Environmental groups that have sued the Interior Department over the leasing plan had sought to halt the sale, but their motion for a preliminary injunction was denied by a federal judge on Tuesday. The lawsuit, and others seeking to end the leasing program, are still in progress, however.
In her ruling, Judge Sarah L. Gleason of Federal District Court in Anchorage sided with government lawyers who argued that the sale of leases would not of itself result in “imminent irreparable harm,” as the groups had claimed, since any on-the-ground activities in the refuge would have to be approved later.
It had been unclear whether oil companies had much interest in drilling for oil in the refuge, given the costs of operating in hostile Arctic conditions and the risk to their reputations that would come from drilling in such a pristine place. In response to pressure from environmental groups and some Alaska Native groups opposed to drilling, major U.S. banks had announced they would not finance oil development in the refuge.
The ruling by Judge Gleason on Tuesday also denied the environmental groups’ request to block a proposed seismic survey in the coastal plain, saying in effect that the issue was moot because the Bureau of Land Management has yet to make a decision on the project.
An Alaska Native group, the Kaktovik Inupiat Corporation, submitted a proposal in September for the survey, in which heavy trucks would cross the frozen, snow-covered tundra and use acoustic signals to determine the location and size of any oil and gas deposits.
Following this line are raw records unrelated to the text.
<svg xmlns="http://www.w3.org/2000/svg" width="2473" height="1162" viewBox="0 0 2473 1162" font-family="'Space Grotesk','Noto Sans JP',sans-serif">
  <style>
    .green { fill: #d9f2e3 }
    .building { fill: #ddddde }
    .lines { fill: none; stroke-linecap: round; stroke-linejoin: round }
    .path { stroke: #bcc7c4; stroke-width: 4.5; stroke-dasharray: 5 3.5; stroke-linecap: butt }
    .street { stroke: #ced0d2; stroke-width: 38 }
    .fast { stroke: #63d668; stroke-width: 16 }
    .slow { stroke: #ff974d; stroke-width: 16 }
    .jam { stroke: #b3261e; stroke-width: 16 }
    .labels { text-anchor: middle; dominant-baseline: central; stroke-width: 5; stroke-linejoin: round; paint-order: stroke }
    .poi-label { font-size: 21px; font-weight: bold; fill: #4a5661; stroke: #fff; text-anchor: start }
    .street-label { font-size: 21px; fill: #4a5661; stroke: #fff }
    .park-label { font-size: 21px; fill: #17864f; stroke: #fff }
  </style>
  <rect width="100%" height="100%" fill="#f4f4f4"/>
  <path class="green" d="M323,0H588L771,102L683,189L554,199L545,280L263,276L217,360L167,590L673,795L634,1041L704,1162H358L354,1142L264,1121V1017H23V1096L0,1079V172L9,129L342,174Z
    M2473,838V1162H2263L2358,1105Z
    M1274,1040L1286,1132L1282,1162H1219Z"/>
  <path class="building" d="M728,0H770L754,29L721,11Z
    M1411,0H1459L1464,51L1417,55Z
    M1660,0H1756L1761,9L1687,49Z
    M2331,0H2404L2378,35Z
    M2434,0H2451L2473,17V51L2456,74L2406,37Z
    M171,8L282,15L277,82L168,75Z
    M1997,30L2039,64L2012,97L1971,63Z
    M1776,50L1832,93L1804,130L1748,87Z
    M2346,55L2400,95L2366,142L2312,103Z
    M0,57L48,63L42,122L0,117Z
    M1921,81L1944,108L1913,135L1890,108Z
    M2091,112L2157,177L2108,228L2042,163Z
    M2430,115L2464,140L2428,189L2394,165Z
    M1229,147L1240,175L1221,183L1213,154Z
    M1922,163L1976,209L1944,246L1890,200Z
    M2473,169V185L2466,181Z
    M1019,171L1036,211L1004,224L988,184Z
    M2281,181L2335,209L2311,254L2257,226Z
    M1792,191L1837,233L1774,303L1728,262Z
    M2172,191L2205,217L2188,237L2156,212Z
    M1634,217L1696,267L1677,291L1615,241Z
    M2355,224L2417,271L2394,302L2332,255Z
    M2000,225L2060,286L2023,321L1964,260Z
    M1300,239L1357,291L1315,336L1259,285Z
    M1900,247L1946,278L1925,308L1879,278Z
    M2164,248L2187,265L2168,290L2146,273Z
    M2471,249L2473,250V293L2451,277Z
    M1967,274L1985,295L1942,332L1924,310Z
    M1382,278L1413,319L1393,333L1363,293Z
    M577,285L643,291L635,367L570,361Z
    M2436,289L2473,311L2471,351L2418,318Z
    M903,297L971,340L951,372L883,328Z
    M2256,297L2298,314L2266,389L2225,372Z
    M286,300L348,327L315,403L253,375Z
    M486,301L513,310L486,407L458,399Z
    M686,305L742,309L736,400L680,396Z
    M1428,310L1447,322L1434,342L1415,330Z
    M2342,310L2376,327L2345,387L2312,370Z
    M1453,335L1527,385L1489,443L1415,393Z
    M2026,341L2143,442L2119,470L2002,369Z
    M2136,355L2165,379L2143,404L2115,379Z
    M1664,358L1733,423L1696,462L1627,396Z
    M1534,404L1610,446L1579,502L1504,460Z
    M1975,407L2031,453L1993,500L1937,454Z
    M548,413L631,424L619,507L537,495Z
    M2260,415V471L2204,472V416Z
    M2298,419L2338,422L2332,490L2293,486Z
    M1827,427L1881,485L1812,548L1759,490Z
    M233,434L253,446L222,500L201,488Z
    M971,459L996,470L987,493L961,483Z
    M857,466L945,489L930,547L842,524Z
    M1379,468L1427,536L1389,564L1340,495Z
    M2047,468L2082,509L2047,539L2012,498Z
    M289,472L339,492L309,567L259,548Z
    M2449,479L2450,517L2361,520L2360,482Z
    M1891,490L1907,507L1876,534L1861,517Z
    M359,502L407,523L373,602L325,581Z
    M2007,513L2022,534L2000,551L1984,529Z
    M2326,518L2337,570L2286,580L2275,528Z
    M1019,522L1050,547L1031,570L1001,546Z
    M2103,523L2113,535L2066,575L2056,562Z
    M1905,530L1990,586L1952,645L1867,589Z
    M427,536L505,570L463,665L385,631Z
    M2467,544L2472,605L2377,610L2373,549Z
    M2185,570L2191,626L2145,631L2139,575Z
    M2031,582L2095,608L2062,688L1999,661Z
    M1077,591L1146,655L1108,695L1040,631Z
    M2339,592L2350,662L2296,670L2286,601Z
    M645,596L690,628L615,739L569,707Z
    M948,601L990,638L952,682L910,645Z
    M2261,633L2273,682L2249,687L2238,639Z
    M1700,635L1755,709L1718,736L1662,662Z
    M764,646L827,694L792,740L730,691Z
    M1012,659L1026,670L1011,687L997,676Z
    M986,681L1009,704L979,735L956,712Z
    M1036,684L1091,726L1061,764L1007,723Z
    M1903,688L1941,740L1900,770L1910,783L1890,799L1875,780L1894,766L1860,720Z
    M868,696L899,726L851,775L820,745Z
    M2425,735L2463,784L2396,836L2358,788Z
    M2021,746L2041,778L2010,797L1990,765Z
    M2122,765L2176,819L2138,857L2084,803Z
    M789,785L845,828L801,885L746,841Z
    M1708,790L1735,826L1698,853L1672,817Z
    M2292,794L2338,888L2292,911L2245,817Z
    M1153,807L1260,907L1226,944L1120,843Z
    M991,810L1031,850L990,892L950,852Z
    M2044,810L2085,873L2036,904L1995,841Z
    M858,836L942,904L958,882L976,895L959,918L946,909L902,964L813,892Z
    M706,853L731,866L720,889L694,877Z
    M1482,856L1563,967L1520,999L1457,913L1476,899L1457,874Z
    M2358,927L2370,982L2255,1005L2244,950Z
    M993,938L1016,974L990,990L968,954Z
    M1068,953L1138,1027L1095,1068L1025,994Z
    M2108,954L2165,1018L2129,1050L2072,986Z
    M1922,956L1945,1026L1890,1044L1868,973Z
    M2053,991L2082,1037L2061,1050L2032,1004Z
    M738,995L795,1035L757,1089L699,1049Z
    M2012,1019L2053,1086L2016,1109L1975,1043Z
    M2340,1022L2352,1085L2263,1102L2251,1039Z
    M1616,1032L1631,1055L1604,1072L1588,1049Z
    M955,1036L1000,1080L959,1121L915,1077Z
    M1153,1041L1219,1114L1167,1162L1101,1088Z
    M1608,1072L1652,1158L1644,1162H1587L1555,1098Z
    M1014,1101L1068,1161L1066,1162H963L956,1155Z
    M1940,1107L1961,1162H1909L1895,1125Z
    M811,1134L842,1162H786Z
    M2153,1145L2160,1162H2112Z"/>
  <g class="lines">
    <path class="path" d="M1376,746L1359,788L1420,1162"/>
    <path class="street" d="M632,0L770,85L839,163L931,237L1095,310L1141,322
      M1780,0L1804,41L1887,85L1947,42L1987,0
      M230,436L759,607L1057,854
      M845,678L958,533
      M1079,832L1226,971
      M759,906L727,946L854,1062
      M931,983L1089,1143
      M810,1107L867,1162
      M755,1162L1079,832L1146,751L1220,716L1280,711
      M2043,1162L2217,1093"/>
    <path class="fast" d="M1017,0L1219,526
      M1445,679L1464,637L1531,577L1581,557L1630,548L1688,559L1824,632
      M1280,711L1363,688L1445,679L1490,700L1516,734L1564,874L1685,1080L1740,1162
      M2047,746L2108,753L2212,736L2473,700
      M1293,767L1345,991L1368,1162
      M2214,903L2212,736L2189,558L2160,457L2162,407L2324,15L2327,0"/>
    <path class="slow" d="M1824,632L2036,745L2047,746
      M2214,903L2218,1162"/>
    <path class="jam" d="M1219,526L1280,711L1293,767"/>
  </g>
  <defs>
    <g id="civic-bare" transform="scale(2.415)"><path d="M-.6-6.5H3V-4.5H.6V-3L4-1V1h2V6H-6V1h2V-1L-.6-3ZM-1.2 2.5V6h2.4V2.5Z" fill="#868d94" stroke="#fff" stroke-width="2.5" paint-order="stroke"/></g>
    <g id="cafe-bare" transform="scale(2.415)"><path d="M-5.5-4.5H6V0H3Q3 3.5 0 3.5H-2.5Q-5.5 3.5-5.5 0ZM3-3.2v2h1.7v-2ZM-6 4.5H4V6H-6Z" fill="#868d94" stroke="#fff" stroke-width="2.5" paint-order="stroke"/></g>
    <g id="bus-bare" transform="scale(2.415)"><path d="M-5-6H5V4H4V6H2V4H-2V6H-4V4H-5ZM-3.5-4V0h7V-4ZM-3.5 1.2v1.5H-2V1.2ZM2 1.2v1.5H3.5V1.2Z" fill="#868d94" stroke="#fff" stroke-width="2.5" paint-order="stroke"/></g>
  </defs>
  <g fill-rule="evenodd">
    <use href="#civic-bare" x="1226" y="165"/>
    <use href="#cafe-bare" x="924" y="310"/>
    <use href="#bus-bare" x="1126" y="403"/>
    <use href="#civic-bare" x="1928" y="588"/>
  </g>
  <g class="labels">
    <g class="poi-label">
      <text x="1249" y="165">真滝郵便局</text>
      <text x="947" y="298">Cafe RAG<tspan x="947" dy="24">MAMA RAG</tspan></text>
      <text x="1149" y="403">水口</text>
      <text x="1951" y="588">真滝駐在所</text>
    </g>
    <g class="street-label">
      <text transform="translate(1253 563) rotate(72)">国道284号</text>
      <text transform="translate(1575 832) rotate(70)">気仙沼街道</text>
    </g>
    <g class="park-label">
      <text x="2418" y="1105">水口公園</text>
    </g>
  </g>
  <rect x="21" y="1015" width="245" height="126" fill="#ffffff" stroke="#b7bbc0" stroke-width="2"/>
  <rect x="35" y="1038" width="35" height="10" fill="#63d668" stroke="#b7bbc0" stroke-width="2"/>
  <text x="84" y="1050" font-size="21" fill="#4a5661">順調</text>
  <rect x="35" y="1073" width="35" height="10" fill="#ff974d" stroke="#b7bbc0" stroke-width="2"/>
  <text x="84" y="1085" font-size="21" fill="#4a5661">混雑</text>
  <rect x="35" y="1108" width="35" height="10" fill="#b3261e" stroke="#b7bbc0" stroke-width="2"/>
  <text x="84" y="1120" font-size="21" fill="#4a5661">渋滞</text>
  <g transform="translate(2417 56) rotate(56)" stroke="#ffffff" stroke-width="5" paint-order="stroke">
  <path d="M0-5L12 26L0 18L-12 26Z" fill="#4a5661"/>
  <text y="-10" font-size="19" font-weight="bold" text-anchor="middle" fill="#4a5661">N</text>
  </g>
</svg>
They proposed that the survey begin later this month.
Environmentalists said the trucks and other equipment, including portable living quarters for up to 180 workers, would cause lasting damage to the tundra, citing tracks that are still visible from the only other seismic work in the refuge, conducted in the 1980s. Scientists also said the survey work could disturb or injure wildlife, including maternal polar bears who make dens in the snow along the coastal plain in the winter, where they give birth to and nurse cubs.
The bureau issued an environmental assessment of the proposed survey and found that it would not cause significant damage. Separately, the United States Fish and Wildlife Service had found that the work would have “no more than a negligible impact” on the numbers of polar bears in the region. A decision on whether to allow the work to proceed is expected soon.
The lease sales are not the only effort by the Trump administration to open more of northern Alaska to oil development. On Monday, the Interior Department moved to remove protections against exploration and drilling for millions of acres in the National Petroleum Reserve in Alaska, which is well west of the wildlife refuge.
There already are drilling projects in the eastern part of the reserve, which was created in the 1920s and, at 23.6 million acres, is larger than the refuge. But a management plan prepared by the Obama administration had put about half of the acreage off limits for oil development.
Under Mr. Trump, the Interior Department developed a new management plan that reduced the area that was protected. The plan was finalized Monday; in all, about 18 million acres of the reserve are now available for oil development. But lawsuits filed by environmental groups against the plan remain pending.